There were other limitations in this study. The percentages of cases with unknown stage in Aomori prefecture were higher than those in whole of Japan. Although the proportions of DCO cases in Aomori prefecture was lower than MCIJ, data quality of Aomori cancer registry could be poorer than that of MCIJ. In spite of it, the results of this study would not change because cases with unknown stage were presumed to consist of cases with severe stage mainly.

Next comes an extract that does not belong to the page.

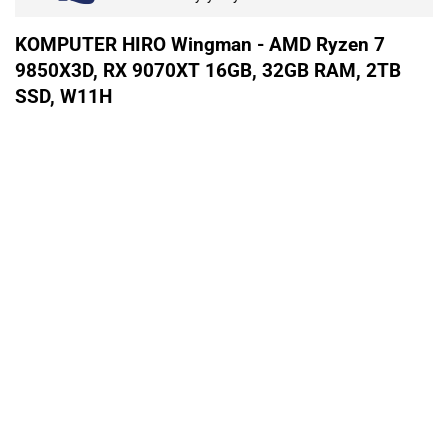
KOMPUTER HIRO Wingman - AMD Ryzen 7
9850X3D, RX 9070XT 16GB, 32GB RAM, 2TB
SSD, W11H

The screening programme for stomach cancer using double-contrast barium X-ray radiography is effective for improving early detection in Japan. However, proper implementation of the screening tools, including good quality control, is critical for reducing mortality rates. Screening providers and researchers should inform residents of ‘what we know, what we don’t know, and what we believe’ (Brawley and Goldberg, 2012) for the screening of not only prostate cancer but also other cancers. Reduction of stomach cancer mortality rates through early detection requires efficient quality control of the screening programme, and performance indicators such as the sensitivity and positive predictive value should be disclosed for accurate evaluation of its progress.